Exercise inputs »
━━━━
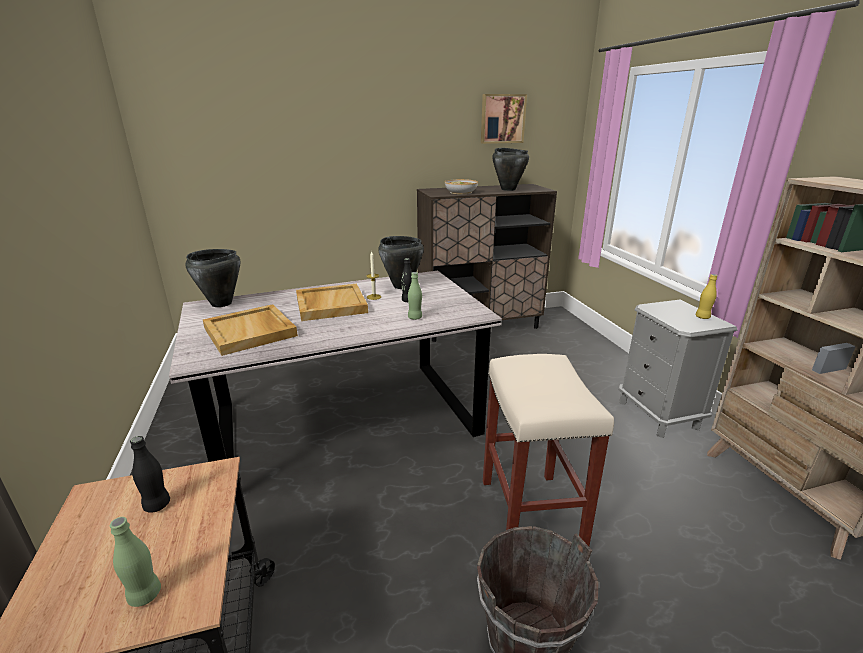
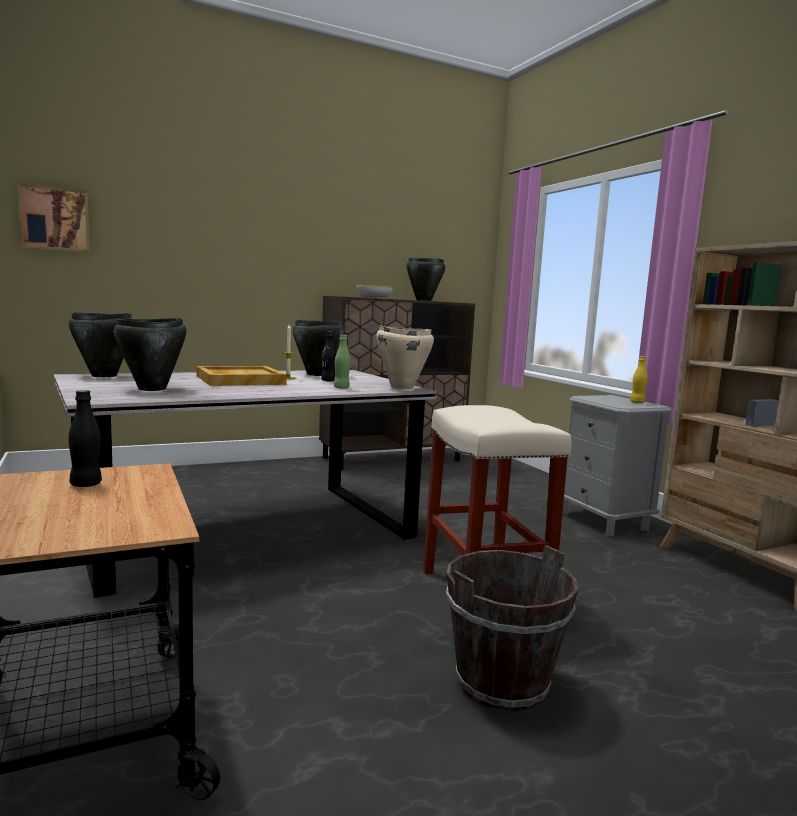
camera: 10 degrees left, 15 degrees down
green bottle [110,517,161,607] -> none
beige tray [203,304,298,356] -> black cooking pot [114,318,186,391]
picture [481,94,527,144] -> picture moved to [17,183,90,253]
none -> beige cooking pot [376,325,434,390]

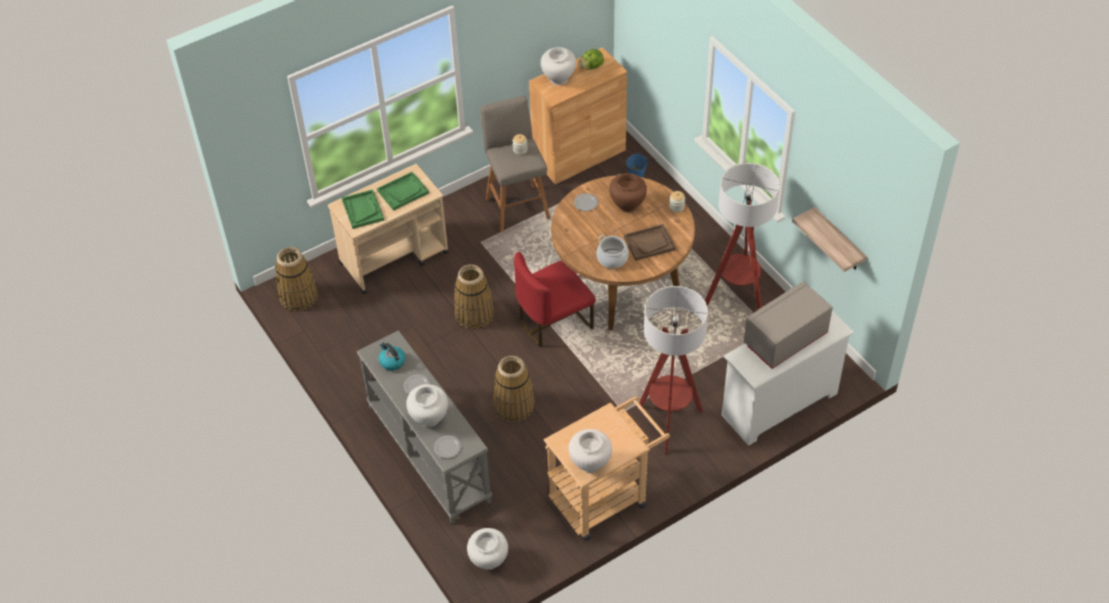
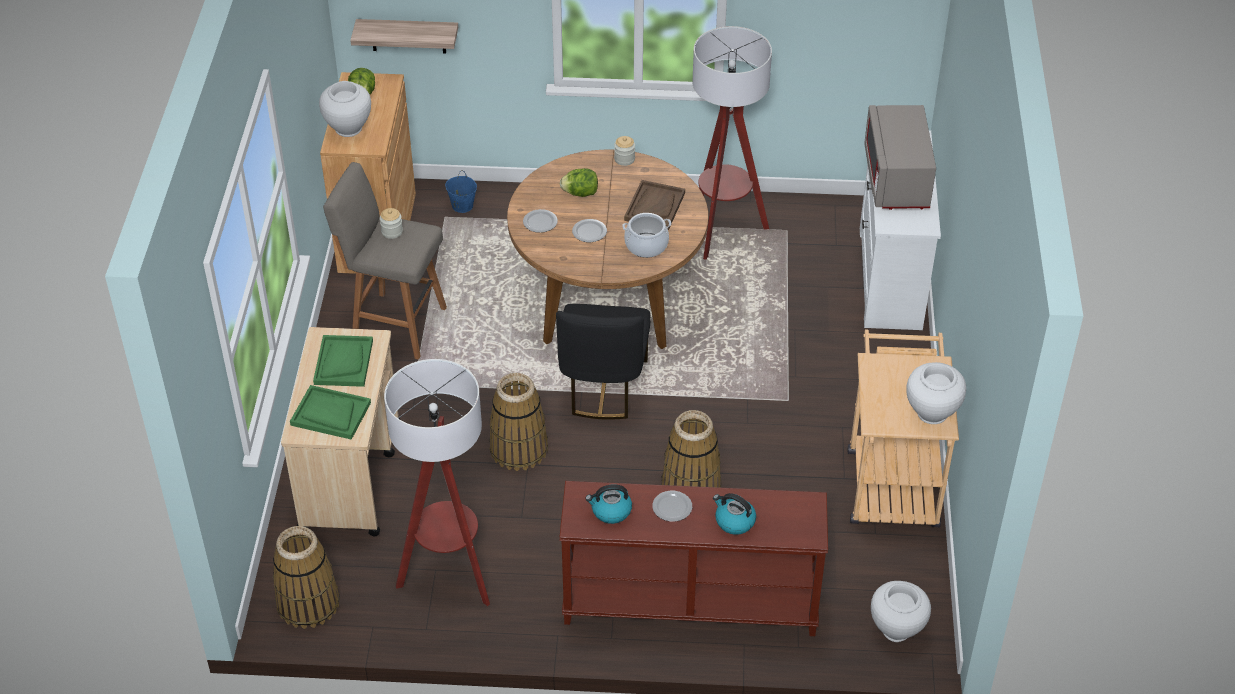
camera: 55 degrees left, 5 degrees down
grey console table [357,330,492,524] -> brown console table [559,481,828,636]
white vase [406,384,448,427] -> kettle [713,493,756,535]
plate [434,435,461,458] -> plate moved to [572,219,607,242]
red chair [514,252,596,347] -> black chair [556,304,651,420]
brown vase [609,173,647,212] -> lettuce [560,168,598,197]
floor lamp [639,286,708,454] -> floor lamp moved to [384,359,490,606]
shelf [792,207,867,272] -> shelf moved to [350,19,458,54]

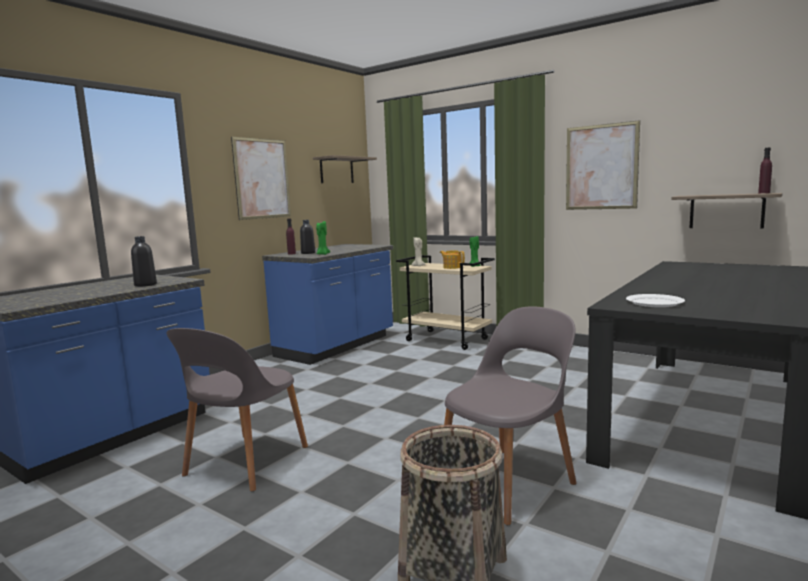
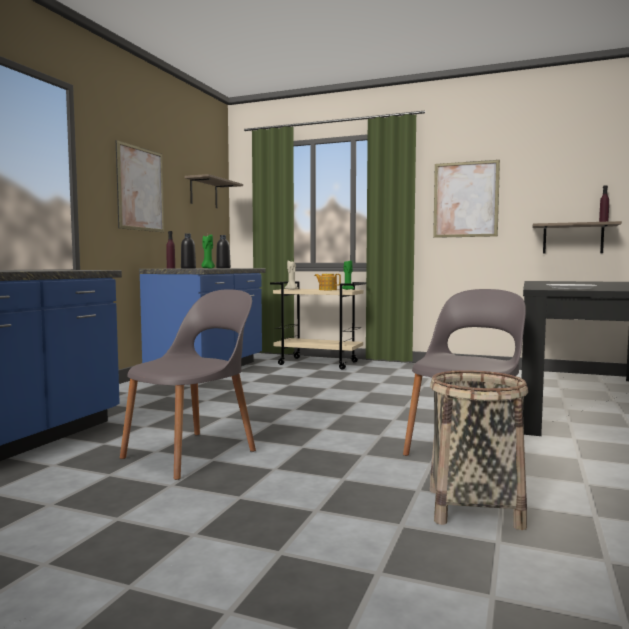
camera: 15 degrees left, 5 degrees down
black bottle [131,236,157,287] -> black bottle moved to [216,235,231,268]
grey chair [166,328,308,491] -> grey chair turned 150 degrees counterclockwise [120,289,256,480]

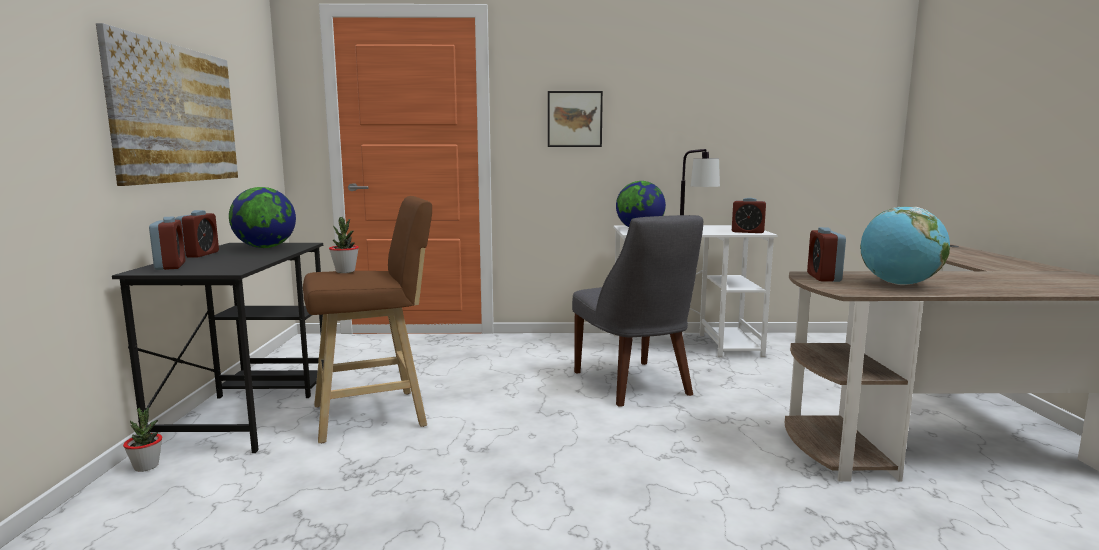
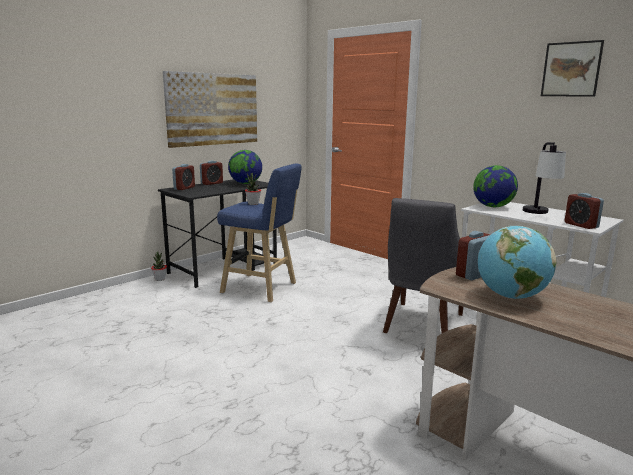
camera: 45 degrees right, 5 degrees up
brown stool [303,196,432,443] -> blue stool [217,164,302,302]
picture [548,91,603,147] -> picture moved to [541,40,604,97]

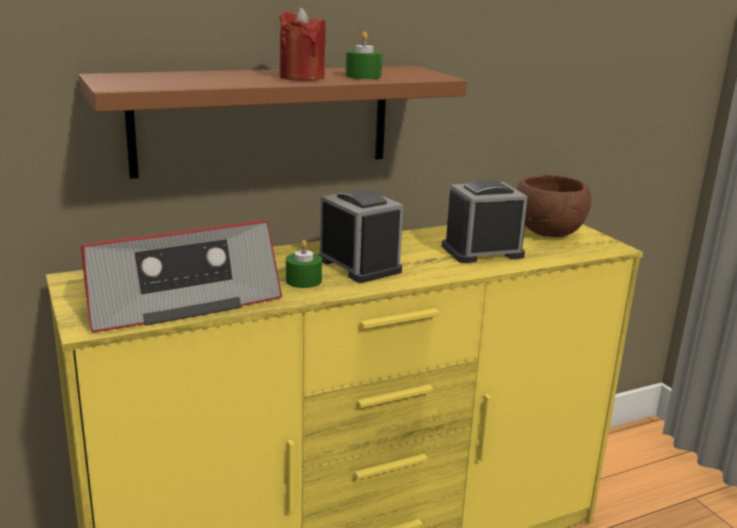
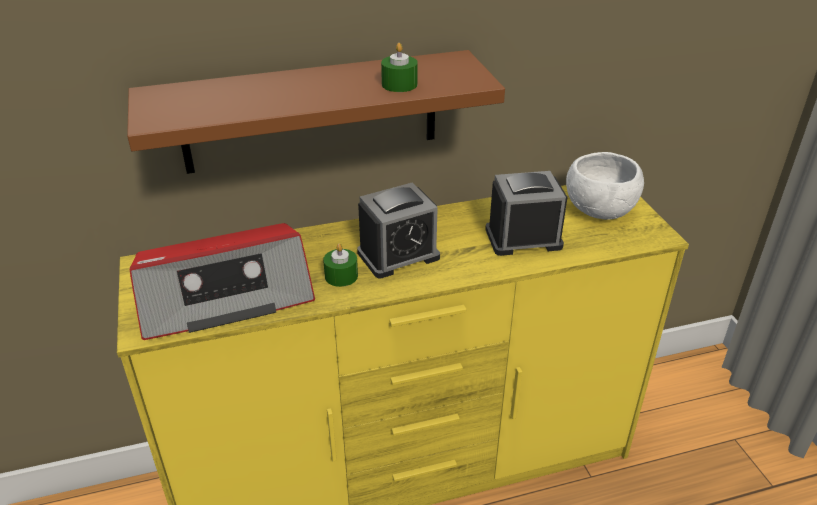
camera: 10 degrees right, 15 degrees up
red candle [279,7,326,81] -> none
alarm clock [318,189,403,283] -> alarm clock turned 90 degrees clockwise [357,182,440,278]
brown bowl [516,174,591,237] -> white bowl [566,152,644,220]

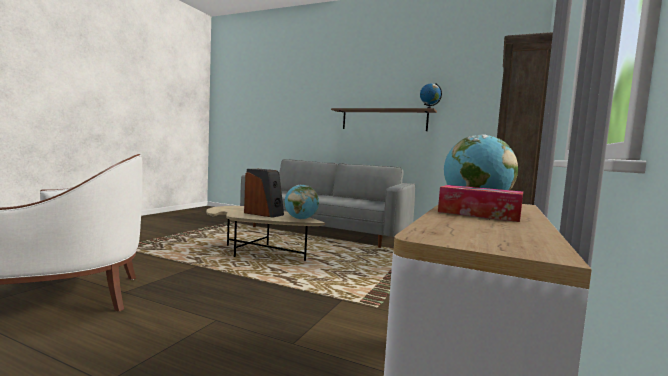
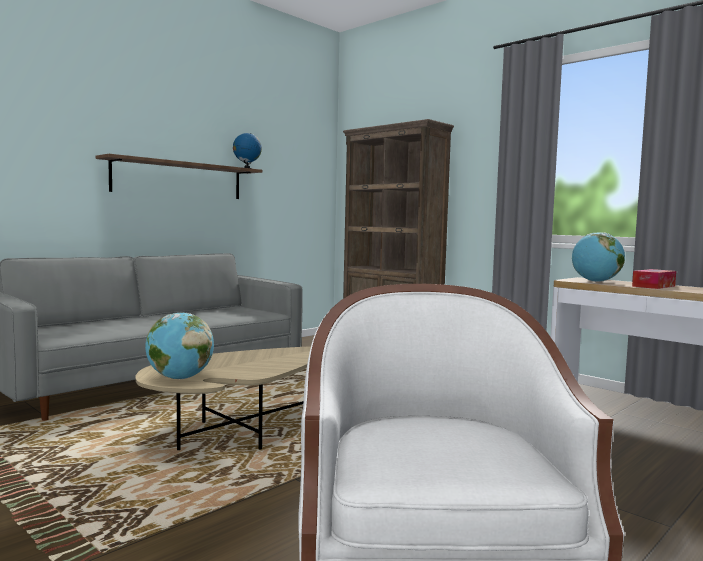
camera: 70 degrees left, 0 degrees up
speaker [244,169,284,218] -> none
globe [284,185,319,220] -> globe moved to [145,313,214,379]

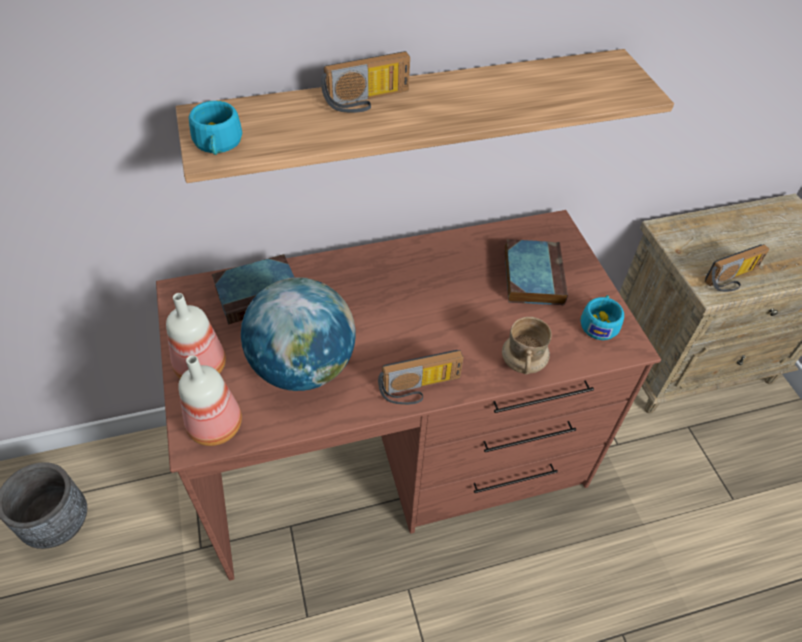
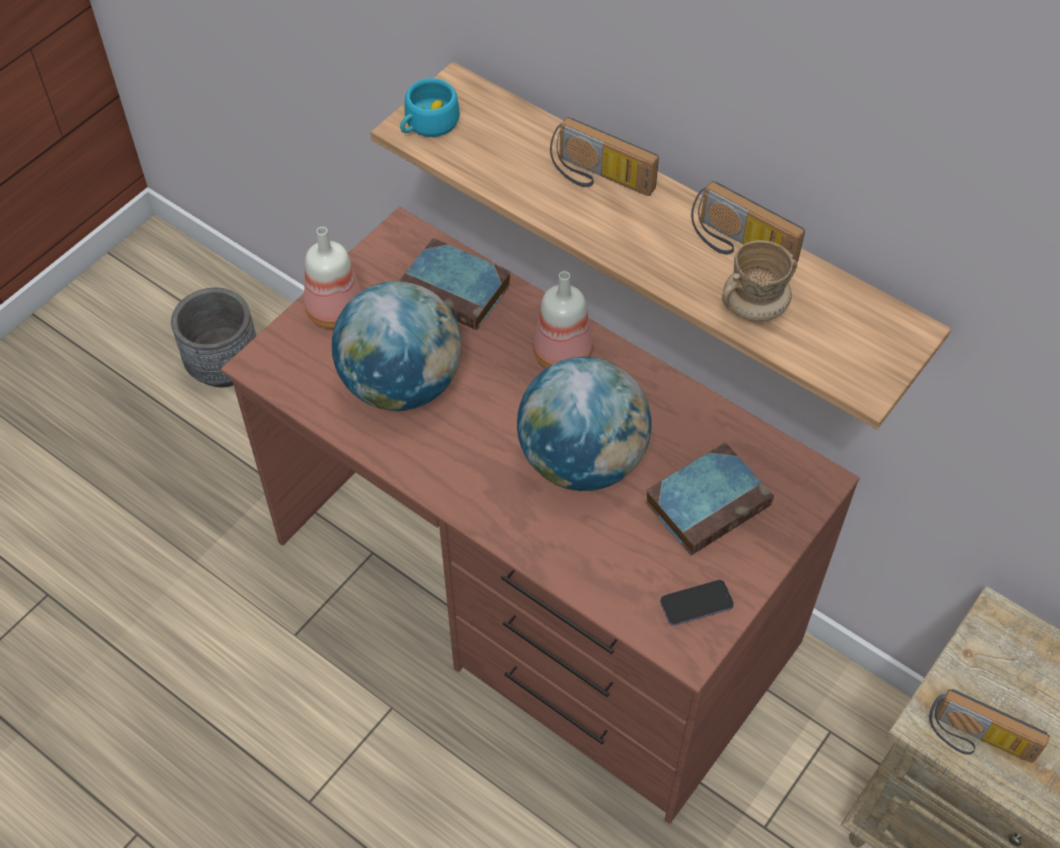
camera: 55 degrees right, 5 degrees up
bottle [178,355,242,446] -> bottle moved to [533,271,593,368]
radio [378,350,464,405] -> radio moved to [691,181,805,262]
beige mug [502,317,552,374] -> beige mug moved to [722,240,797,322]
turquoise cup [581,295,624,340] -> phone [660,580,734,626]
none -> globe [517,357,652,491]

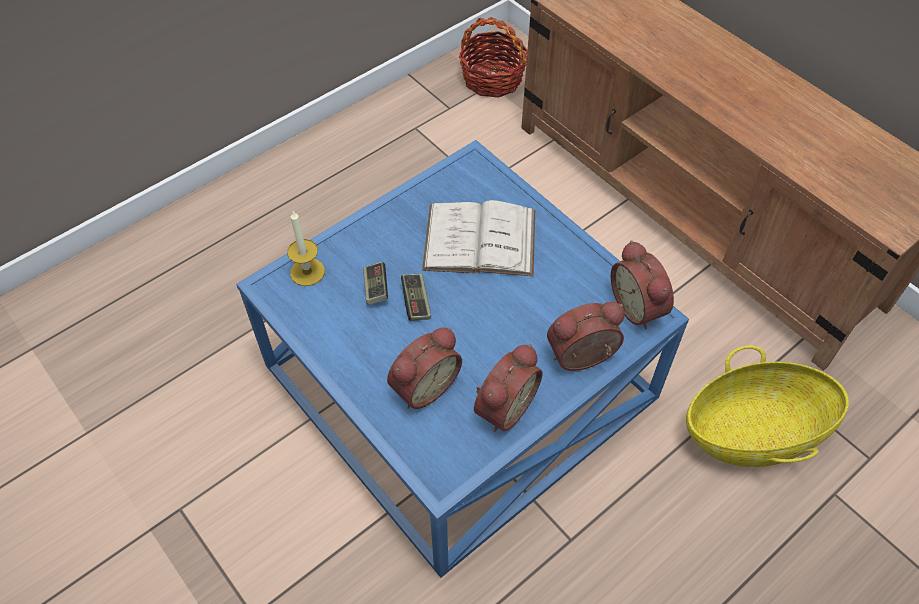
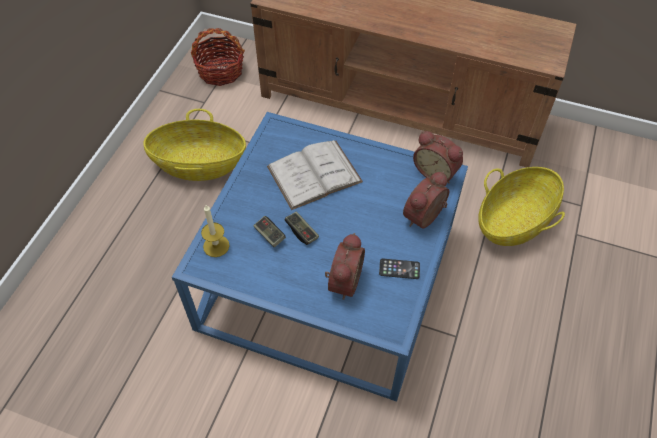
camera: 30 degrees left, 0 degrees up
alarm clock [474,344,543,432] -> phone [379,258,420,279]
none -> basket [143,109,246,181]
━━━━
Task directions » Each line above that contains the word "cooking" counts once; give the total and no other text.

Task solution » 2